───── Exercise materials ─────
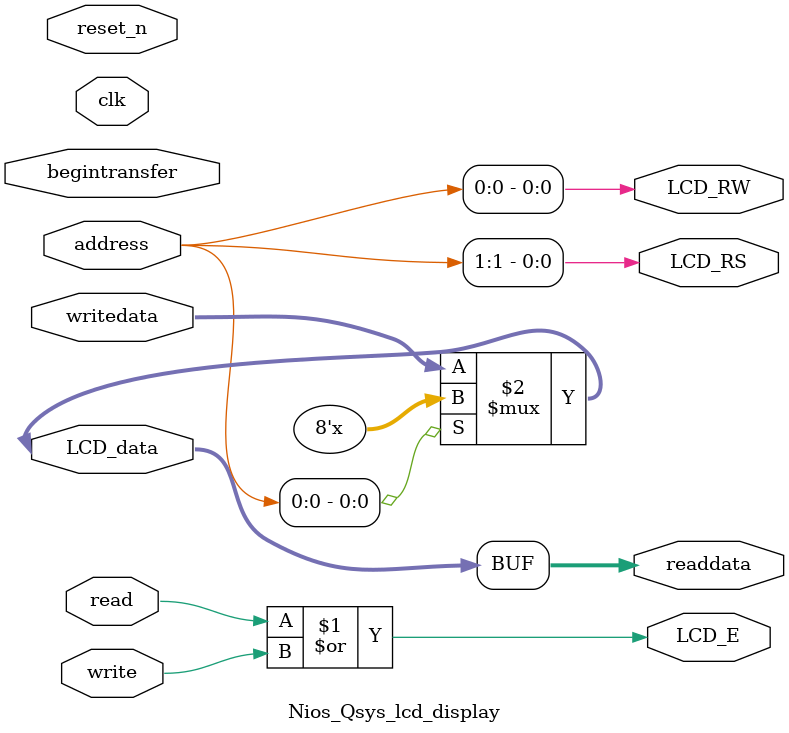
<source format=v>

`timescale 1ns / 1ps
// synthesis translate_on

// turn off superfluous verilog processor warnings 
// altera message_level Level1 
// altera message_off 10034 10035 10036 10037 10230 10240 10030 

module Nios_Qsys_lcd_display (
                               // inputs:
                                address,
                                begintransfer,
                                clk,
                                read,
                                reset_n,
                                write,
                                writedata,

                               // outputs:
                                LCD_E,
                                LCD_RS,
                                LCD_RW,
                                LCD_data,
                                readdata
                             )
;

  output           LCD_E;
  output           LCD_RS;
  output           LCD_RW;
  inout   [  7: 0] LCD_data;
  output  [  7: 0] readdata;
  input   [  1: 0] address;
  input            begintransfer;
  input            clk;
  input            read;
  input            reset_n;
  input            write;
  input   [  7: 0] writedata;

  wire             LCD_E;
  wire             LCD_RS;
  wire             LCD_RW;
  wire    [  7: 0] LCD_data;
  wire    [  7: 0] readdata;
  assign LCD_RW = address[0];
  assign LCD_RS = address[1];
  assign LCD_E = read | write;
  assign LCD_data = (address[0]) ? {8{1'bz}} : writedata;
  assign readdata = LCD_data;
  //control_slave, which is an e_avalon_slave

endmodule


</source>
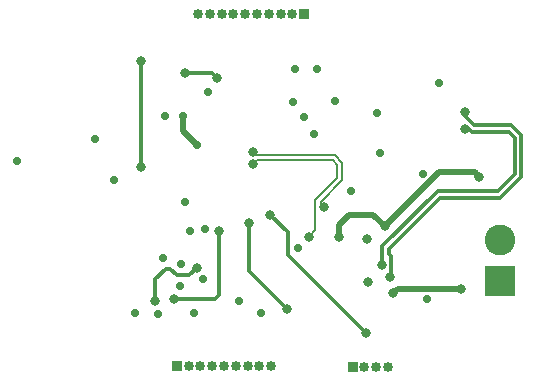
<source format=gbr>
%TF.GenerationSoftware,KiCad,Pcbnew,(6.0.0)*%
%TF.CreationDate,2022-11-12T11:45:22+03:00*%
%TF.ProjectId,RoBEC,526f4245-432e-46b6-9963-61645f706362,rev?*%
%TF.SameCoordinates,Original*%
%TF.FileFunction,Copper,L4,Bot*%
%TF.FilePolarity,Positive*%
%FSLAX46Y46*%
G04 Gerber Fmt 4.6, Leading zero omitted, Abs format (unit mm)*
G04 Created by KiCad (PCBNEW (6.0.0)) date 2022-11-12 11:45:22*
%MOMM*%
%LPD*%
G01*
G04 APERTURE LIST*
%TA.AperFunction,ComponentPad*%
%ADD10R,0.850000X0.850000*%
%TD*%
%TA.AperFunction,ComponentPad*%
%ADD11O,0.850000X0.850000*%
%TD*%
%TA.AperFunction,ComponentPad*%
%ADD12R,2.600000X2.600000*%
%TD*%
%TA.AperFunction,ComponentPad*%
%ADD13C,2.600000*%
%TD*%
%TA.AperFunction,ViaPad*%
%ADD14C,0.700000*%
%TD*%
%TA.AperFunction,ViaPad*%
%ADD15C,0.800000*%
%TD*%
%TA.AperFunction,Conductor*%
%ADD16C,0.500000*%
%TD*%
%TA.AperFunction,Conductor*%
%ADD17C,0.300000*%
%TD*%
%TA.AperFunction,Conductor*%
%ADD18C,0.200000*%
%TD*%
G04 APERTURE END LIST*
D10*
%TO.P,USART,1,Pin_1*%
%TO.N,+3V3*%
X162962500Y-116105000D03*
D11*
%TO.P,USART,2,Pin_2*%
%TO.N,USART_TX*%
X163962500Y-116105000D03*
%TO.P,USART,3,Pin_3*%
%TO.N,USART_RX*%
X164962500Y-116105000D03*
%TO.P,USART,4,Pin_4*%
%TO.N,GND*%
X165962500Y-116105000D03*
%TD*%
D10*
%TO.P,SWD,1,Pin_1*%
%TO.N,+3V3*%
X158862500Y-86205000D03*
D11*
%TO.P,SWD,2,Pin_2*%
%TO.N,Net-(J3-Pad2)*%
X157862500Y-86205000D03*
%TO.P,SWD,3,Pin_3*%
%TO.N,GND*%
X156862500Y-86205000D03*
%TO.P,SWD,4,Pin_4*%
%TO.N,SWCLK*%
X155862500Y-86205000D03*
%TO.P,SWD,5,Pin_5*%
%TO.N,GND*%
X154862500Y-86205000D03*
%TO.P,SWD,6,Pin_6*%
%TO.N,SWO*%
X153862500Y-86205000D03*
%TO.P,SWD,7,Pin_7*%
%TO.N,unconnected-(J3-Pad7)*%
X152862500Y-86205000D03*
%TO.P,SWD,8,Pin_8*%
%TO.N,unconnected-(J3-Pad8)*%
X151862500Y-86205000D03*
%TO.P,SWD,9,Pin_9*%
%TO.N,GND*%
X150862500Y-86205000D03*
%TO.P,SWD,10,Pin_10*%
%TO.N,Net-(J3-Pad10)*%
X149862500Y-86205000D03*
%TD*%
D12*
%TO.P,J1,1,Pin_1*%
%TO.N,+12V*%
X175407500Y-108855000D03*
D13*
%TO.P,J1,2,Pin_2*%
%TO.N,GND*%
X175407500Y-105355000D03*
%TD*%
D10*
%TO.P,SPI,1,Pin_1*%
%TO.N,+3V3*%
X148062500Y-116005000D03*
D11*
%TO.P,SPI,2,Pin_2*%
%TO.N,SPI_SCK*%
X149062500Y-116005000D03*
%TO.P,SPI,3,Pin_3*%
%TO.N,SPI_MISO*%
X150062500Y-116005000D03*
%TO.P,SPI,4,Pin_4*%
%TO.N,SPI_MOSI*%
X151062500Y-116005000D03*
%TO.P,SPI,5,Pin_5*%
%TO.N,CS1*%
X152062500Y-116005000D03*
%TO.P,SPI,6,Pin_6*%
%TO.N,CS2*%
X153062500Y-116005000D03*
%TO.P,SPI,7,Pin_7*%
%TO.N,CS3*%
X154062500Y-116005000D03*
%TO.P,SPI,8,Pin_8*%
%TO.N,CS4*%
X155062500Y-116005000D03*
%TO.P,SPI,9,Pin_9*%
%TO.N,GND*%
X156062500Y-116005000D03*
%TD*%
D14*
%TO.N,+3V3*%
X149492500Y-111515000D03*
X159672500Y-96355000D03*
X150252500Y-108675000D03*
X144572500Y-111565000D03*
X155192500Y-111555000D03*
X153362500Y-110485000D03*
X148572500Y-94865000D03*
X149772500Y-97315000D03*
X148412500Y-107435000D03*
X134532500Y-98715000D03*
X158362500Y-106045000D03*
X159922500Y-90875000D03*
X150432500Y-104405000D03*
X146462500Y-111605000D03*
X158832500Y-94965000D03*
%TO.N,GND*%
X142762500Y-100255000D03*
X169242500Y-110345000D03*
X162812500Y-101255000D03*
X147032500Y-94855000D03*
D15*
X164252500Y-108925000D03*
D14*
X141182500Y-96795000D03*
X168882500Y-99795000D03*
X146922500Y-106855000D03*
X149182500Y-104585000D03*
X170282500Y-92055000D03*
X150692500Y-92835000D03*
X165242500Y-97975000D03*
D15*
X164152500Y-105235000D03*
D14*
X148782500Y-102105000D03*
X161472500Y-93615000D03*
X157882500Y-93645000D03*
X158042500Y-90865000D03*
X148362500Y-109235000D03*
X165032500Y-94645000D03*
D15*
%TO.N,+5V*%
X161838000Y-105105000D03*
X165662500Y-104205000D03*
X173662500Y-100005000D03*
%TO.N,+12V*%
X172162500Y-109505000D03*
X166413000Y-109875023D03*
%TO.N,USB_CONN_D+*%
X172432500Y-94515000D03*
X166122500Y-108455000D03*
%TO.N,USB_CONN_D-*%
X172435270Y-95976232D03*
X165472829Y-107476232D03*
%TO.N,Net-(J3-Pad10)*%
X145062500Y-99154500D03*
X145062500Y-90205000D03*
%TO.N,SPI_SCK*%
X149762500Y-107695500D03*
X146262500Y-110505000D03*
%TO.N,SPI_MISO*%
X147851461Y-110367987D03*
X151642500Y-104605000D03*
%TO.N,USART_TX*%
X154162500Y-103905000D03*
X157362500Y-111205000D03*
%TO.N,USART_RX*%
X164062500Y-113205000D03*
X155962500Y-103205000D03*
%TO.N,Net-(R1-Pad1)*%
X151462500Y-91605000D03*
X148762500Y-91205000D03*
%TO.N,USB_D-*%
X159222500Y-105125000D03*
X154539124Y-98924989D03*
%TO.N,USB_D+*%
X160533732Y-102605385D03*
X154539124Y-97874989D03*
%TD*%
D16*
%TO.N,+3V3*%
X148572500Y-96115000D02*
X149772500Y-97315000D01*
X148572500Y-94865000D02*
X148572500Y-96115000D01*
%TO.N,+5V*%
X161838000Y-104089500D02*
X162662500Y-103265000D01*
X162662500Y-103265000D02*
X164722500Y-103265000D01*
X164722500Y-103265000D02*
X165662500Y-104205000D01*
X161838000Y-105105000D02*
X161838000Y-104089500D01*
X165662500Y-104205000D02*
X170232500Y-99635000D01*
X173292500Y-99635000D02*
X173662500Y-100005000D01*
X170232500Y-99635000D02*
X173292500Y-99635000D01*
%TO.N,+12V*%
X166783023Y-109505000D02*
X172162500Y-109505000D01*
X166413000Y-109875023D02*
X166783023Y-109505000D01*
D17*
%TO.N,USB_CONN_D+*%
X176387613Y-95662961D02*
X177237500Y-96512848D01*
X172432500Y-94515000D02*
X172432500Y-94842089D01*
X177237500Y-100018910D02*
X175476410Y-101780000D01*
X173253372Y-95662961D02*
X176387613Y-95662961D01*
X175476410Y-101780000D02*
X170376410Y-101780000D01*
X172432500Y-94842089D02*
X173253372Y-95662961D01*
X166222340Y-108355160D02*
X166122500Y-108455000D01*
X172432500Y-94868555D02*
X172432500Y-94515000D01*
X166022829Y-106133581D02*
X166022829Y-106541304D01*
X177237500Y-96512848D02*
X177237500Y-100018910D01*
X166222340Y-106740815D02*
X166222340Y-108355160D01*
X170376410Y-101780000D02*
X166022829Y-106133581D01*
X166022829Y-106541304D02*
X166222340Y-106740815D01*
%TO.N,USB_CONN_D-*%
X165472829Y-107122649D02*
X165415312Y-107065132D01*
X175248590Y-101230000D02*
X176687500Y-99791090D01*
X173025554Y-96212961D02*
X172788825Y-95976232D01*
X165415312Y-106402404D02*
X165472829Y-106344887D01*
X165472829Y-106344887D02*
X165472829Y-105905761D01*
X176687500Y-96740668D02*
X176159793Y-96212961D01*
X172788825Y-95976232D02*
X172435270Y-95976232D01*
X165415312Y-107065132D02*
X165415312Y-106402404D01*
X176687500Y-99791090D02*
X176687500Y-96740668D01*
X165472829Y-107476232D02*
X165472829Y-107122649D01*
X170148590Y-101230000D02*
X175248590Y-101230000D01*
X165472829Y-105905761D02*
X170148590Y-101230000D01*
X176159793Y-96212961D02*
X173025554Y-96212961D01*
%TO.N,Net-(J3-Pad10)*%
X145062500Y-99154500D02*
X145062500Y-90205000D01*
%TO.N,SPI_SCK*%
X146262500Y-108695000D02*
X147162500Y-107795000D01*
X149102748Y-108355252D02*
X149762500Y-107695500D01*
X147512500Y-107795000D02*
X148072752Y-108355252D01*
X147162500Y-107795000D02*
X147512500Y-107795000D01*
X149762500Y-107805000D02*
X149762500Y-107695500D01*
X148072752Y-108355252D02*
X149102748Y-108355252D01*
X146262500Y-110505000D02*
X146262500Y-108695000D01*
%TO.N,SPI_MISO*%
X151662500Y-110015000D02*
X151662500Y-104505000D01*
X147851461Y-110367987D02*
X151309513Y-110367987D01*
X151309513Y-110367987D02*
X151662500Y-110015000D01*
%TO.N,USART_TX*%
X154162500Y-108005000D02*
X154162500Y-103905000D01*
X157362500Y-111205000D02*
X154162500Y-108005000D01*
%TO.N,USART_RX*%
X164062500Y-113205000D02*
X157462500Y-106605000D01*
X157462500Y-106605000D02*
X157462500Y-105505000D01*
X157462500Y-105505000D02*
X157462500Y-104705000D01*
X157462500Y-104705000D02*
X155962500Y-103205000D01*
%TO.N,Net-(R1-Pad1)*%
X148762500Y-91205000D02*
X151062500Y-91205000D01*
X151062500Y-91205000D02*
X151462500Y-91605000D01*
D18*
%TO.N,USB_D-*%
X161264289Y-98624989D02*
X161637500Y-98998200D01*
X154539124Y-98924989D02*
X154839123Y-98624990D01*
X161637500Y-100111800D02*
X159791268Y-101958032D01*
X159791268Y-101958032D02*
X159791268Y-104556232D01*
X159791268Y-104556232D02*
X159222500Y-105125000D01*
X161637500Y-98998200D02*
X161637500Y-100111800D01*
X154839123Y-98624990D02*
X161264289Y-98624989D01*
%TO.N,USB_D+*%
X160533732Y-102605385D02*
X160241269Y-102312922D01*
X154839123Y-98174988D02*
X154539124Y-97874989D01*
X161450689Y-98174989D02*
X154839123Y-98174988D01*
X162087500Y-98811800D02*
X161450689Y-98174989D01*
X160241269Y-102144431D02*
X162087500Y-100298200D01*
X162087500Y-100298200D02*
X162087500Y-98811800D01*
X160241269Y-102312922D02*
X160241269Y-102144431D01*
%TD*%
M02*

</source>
─────
● **To do**:
Report back each line of the entries that holds the string "address".

● **Answer box**:
                                address,
  input   [  1: 0] address;
  assign LCD_RW = address[0];
  assign LCD_RS = address[1];
  assign LCD_data = (address[0]) ? {8{1'bz}} : writedata;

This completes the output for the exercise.